Assignment: Reproduce every record below exactly, with the pictures left out.

Page-level text extractions:
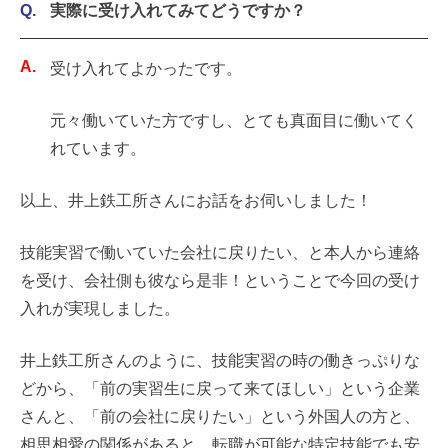
実際に受け入れてみてどうですか？
受け入れてよかったです。
元々働いていた方ですし、とても真面目に働いてく
れています。
以上、井上鉄工所さんにお話をお伺いしました！
技能実習で働いていた会社に戻りたい、と本人から連絡
を受け、会社側も彼なら是非！ということで今回の受け
入れが実現しました。
井上鉄工所さんのように、技能実習の時の働きっぷりな
どから、「前の実習生に戻って来てほしい」という企業
さんと、「前の会社に戻りたい」という外国人の方と、
相思相愛の関係があると、転職が可能な特定技能でも安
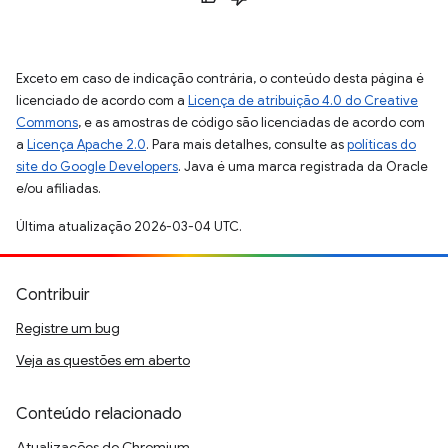
Exceto em caso de indicação contrária, o conteúdo desta página é
licenciado de acordo com a
Licença de atribuição 4.0 do Creative
Commons
, e as amostras de código são licenciadas de acordo com
a
Licença Apache 2.0
. Para mais detalhes, consulte as
políticas do
site do Google Developers
. Java é uma marca registrada da Oracle
e/ou afiliadas.
Última atualização 2026-03-04 UTC.
Contribuir
Registre um bug
Veja as questões em aberto
Conteúdo relacionado
Atualizações do Chromium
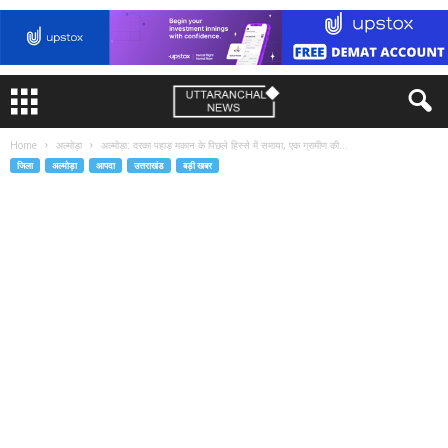
Home
अल्मोड़ा
अल्मोड़ा: दरका पहाड़ मकान के पिछले हिस्से में समाया, एक ग्रामीण की...
जिला
अल्मोड़ा
आपदा
उत्तराखंड
बड़ी खबर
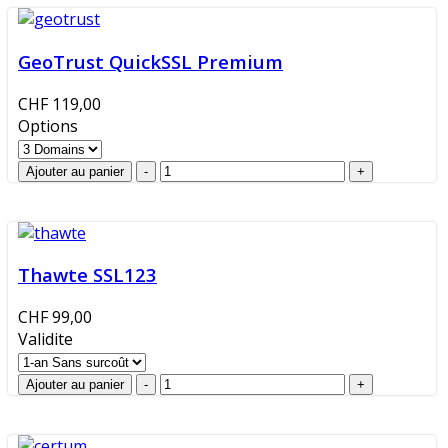
GeoTrust QuickSSL Premium
CHF 119,00
Options
Thawte SSL123
CHF 99,00
Validite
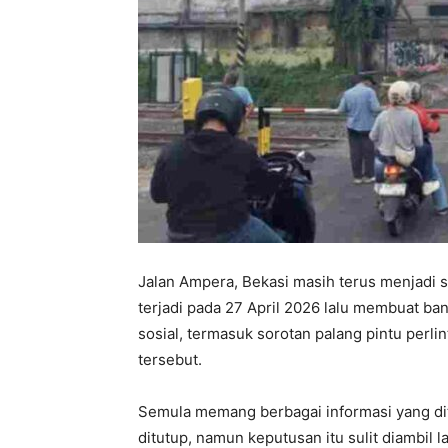
Jalan Ampera, Bekasi masih terus menjadi 
terjadi pada 27 April 2026 lalu membuat ba
sosial, termasuk sorotan palang pintu perli
tersebut.
Semula memang berbagai informasi yang di
ditutup, namun keputusan itu sulit diambil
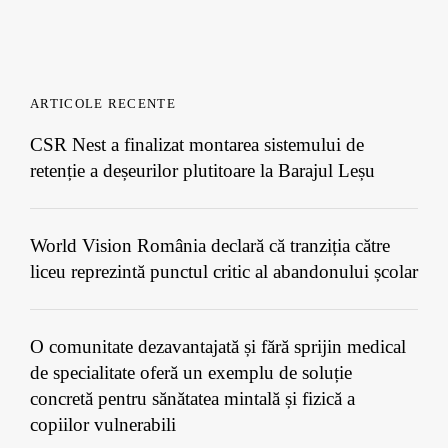
ARTICOLE RECENTE
CSR Nest a finalizat montarea sistemului de
retenție a deșeurilor plutitoare la Barajul Leșu
World Vision România declară că tranziția către
liceu reprezintă punctul critic al abandonului școlar
O comunitate dezavantajată și fără sprijin medical
de specialitate oferă un exemplu de soluție
concretă pentru sănătatea mintală și fizică a
copiilor vulnerabili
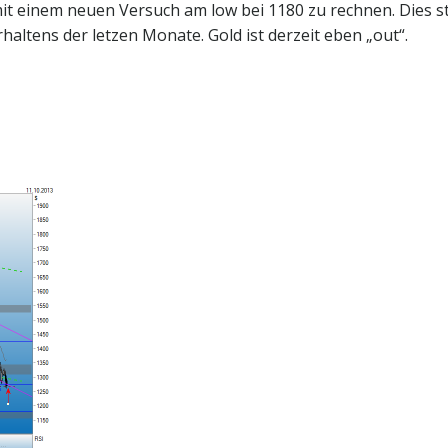
r mit einem neuen Versuch am low bei 1180 zu rechnen. Dies st
altens der letzen Monate. Gold ist derzeit eben „out“.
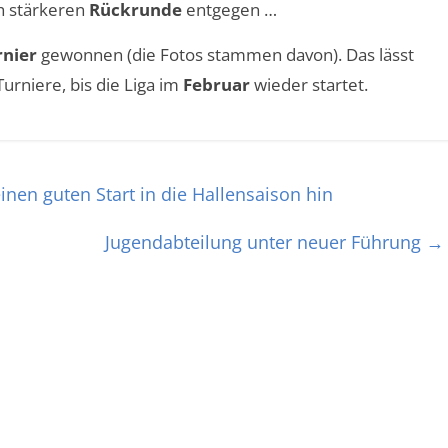
ch stärkeren
Rückrunde
entgegen …
rnier
gewonnen (die Fotos stammen davon). Das lässt
urniere, bis die Liga im
Februar
wieder startet.
inen guten Start in die Hallensaison hin
Jugendabteilung unter neuer Führung
→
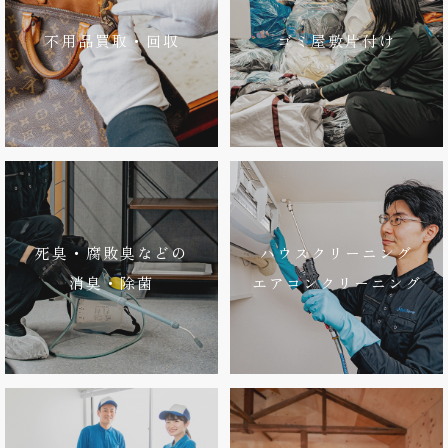
不用品買取・回収
ゴミ屋敷片付け
死臭・腐敗臭などの
ハウスクリーニング
消臭・除菌
エアコンクリーニング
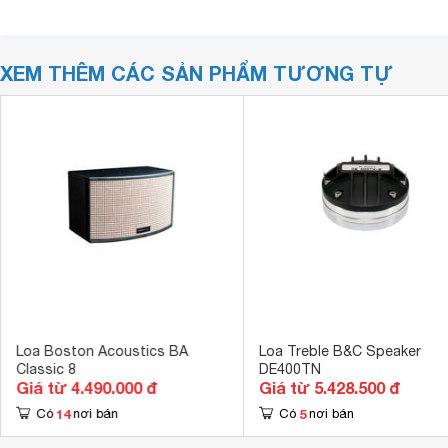
XEM THÊM CÁC SẢN PHẨM TƯƠNG TỰ
Loa Boston Acoustics BA
Loa Treble B&C Speaker
Classic 8
DE400TN
Giá từ 4.490.000 đ
Giá từ 5.428.500 đ
14
5
Có
nơi bán
Có
nơi bán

Expected answer:
実際に受け入れてみてどうですか？
受け入れてよかったです。
元々働いていた方ですし、とても真面目に働いてく
れています。
以上、井上鉄工所さんにお話をお伺いしました！
技能実習で働いていた会社に戻りたい、と本人から連絡
を受け、会社側も彼なら是非！ということで今回の受け
入れが実現しました。
井上鉄工所さんのように、技能実習の時の働きっぷりな
どから、「前の実習生に戻って来てほしい」という企業
さんと、「前の会社に戻りたい」という外国人の方と、
相思相愛の関係があると、転職が可能な特定技能でも安
Exceto em caso de indicação contrária, o conteúdo desta página é
licenciado de acordo com a
Licença de atribuição 4.0 do Creative
Commons
, e as amostras de código são licenciadas de acordo com
a
Licença Apache 2.0
. Para mais detalhes, consulte as
políticas do
site do Google Developers
. Java é uma marca registrada da Oracle
e/ou afiliadas.
Última atualização 2026-03-04 UTC.
Contribuir
Registre um bug
Veja as questões em aberto
Conteúdo relacionado
Atualizações do Chromium
Home
अल्मोड़ा
अल्मोड़ा: दरका पहाड़ मकान के पिछले हिस्से में समाया, एक ग्रामीण की...
जिला
अल्मोड़ा
आपदा
उत्तराखंड
बड़ी खबर
GeoTrust QuickSSL Premium
CHF 119,00
Options
Thawte SSL123
CHF 99,00
Validite
Jalan Ampera, Bekasi masih terus menjadi 
terjadi pada 27 April 2026 lalu membuat ba
sosial, termasuk sorotan palang pintu perli
tersebut.
Semula memang berbagai informasi yang di
ditutup, namun keputusan itu sulit diambil
ARTICOLE RECENTE
CSR Nest a finalizat montarea sistemului de
retenție a deșeurilor plutitoare la Barajul Leșu
World Vision România declară că tranziția către
liceu reprezintă punctul critic al abandonului școlar
O comunitate dezavantajată și fără sprijin medical
de specialitate oferă un exemplu de soluție
concretă pentru sănătatea mintală și fizică a
copiilor vulnerabili
r mit einem neuen Versuch am low bei 1180 zu rechnen. Dies st
altens der letzen Monate. Gold ist derzeit eben „out“.
ch stärkeren
Rückrunde
entgegen …
rnier
gewonnen (die Fotos stammen davon). Das lässt
urniere, bis die Liga im
Februar
wieder startet.
inen guten Start in die Hallensaison hin
Jugendabteilung unter neuer Führung
→
不用品買取・回収
ゴミ屋敷片付け
死臭・腐敗臭などの
ハウスクリーニング
消臭・除菌
エアコンクリーニング
XEM THÊM CÁC SẢN PHẨM TƯƠNG TỰ
Loa Boston Acoustics BA
Loa Treble B&C Speaker
Classic 8
DE400TN
Giá từ 4.490.000 đ
Giá từ 5.428.500 đ
14
5
Có
nơi bán
Có
nơi bán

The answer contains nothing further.